When adding new partitions with gpart(8) remember to align them to 4k with -a 4k argument.
# gpart add -t freebsd-zfs -a 4k da0
Next – when initializing the geli(8) encryption layer – make sure you add -s 4096 argument.
# geli init -s 4096 /dev/da0p1
The last thing is ZFS pool creation with proper ashift property – it can not be changed later. On FreeBSD UNIX its done that way:
# sysctl vfs.zfs.min_auto_ashift=12 # zpool create POOL da0 # zdb -C POOL | grep ashift ashift: 12
If you are curious what 12 means then below table will help you:
ASHIFT BLOCKSIZE 9 512b 10 1k 11 2k 12 4k 13 8k
Last but not least is the redundant_metadata option. By default its at all setting but its desired to set it into the most state. Do you need redundant metadata? I think not. When your single drive will fail the redundant metadata would not help and if your ZFS pool have some redundancy level like raidz or mirror then redundant metadata is also not needed because its just ‘normally’ redundant being spread across several disks.

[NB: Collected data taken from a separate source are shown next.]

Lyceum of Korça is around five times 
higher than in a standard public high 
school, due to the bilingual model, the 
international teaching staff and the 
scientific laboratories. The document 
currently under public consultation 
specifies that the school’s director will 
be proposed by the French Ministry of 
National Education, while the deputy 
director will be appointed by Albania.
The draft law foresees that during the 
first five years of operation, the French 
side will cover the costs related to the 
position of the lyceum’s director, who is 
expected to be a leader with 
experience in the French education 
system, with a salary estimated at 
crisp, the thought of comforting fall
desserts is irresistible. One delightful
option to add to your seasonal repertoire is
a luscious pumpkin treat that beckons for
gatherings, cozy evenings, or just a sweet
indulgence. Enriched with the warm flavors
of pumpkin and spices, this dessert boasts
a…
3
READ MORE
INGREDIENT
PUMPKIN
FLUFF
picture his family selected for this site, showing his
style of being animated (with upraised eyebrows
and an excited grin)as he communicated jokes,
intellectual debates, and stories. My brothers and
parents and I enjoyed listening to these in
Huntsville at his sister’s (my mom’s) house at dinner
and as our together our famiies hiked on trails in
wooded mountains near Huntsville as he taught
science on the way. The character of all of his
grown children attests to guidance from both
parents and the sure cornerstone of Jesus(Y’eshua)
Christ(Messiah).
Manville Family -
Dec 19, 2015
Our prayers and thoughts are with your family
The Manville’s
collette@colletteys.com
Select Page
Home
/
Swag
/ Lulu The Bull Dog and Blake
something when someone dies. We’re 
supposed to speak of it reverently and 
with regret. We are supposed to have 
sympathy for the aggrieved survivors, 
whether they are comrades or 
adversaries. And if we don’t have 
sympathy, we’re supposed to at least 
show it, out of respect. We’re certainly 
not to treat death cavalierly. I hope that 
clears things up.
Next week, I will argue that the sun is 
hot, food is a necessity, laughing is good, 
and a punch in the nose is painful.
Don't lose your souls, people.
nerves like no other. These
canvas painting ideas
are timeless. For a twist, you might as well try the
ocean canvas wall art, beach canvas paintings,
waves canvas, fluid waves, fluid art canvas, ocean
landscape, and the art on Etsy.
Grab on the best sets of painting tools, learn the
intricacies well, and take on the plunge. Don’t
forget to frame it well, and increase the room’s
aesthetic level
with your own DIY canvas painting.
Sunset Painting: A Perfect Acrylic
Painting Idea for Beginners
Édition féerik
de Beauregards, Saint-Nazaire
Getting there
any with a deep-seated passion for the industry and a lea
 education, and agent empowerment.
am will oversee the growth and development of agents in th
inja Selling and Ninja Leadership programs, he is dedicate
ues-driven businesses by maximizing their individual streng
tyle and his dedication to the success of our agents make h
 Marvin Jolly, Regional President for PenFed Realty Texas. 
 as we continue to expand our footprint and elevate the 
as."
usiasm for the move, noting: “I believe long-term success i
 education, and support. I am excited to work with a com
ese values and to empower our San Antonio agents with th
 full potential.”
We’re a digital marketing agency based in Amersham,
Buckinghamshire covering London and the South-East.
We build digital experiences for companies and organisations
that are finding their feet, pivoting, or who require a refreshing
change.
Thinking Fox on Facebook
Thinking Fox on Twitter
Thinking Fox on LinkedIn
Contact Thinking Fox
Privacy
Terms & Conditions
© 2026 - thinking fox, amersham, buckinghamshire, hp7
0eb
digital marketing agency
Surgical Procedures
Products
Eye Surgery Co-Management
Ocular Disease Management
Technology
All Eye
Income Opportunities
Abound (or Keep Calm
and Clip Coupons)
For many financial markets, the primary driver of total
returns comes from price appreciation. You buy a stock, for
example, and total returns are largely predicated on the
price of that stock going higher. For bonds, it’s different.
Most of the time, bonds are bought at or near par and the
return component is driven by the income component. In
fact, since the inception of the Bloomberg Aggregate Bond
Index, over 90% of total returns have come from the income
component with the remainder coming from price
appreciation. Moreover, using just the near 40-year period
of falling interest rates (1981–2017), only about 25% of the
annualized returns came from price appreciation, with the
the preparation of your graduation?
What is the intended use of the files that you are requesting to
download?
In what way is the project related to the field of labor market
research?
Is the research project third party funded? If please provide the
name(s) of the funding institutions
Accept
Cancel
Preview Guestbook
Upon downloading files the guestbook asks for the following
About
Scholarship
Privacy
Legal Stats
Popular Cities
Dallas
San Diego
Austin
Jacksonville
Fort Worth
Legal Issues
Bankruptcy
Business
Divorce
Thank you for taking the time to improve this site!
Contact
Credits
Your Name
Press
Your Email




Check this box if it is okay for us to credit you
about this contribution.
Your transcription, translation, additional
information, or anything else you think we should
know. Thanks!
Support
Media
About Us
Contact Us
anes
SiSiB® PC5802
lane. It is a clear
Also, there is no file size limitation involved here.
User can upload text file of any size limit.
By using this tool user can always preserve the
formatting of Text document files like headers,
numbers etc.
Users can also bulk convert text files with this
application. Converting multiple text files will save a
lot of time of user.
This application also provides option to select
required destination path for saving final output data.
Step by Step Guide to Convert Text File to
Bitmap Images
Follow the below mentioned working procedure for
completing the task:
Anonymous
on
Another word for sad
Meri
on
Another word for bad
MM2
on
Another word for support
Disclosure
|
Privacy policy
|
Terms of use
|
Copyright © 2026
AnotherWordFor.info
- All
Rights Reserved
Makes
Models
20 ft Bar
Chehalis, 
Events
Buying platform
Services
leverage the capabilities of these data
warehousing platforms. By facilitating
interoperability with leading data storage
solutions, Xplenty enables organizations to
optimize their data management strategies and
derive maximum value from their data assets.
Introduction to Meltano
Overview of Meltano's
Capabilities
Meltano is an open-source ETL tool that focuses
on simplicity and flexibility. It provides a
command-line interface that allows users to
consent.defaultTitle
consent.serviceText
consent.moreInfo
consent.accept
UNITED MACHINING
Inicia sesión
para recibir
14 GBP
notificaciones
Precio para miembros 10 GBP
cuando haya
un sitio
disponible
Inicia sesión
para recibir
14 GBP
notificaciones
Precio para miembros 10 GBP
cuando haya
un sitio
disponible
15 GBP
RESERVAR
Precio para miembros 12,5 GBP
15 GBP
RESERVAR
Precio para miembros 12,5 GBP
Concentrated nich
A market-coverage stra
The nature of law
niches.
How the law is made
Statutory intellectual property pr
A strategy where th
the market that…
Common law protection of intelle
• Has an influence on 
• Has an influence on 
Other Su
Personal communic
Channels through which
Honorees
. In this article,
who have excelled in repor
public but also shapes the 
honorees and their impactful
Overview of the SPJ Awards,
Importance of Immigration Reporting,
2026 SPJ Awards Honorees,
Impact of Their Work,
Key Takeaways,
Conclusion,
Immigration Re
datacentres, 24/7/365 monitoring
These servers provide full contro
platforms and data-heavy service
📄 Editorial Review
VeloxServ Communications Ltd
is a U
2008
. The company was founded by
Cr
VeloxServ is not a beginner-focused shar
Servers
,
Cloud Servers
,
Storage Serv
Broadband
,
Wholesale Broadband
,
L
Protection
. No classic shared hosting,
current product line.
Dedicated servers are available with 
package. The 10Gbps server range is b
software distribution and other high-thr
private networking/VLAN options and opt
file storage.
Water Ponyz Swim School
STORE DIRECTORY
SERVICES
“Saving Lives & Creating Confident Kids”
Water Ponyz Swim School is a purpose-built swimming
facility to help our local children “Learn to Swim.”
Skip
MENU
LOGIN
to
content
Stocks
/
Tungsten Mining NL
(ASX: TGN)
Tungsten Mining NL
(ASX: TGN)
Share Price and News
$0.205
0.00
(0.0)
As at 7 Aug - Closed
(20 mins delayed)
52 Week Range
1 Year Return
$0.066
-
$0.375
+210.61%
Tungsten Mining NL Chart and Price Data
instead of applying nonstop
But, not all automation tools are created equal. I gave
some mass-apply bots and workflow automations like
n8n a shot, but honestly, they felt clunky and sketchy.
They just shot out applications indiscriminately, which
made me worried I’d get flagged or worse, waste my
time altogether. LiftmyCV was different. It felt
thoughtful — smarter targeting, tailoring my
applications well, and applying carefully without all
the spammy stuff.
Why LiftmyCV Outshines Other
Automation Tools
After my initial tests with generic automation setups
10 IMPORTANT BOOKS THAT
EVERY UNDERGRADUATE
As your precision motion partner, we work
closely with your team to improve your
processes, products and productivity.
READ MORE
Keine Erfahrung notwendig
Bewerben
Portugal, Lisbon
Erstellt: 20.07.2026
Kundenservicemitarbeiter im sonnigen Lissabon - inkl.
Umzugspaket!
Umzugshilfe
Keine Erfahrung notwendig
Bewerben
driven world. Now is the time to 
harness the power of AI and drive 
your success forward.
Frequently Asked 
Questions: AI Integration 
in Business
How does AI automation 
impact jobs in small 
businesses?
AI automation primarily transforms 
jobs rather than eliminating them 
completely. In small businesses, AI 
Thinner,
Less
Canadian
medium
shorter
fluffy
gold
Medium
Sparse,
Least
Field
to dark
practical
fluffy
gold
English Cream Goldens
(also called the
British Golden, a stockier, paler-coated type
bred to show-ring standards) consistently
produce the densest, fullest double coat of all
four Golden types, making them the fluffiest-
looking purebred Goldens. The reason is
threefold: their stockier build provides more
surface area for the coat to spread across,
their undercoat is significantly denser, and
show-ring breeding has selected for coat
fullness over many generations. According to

Keep in mind that ZFS resilver process on some of these SMR drives can take forever. Some people from Reddit reported that they successfully resilvered their ZFS pools with SMR drives but that does not have to be the case for all SMR drives out there. You can also check Ars Technica tests of resilver on SMR disks.
Here is the summary of ZFS tunables suggested – you will find in depth description of all of them in the zfsprops(7) man page.
# zfs set redundant_metadata=most POOL # zfs set compression=zstd POOL # zfs set atime=off POOL # zfs set recordsize=1m POOL
In theory the TRIM operations upon deletion would create additional unwanted ‘stress’ for SMR drives which would mean that TRIM operations should be disabled for on non-SSD drives and you can disable them entirely on the ZFS pool level … but.
TRIM commands issued by the operating system allows SMR HDD internal controller to get the information that certain areas/blocks on that SMR HDD plates are no longer in use. It means that writes to such areas could be performed without slow read-modify-write pattern.
This means we are leaving the autotrim option as on (enabled) for SMR drives.
# zpool autotrim=on POOL
Also – if needed – you can manually trigger the TRIM operations with this command.
# zpool trim POOL # zpool status POOL pool: POOL state: ONLINE scan: scrub repaired 0B in 02:17:22 with 0 errors on Sun May 8 05:18:22 2022 config: NAME STATE READ WRITE CKSUM POOL ONLINE 0 0 0 da0p1.eli ONLINE 0 0 0 (trimming) errors: No known data errors
By default the TRIM commands are executed at 64 rate on FreeBSD. You can limit them to 1 and still have them enabled with following sysctl(8) tunable.
# sysctl vfs.zfs.vdev.trim_max_active=1
If you want to make it survive across reboots then put it into the /etc/sysctl.conf file.
Logic could suggest that simpler/older filesystems such as FreeBSD UFS for example could be more suitable solution for SMR drives … but the reality shows that not so much. Check this Reddit thread for example – Appalling Performance on External USB SMR Drive – to name just one.
Hope this article will help you get most of your SMR drives.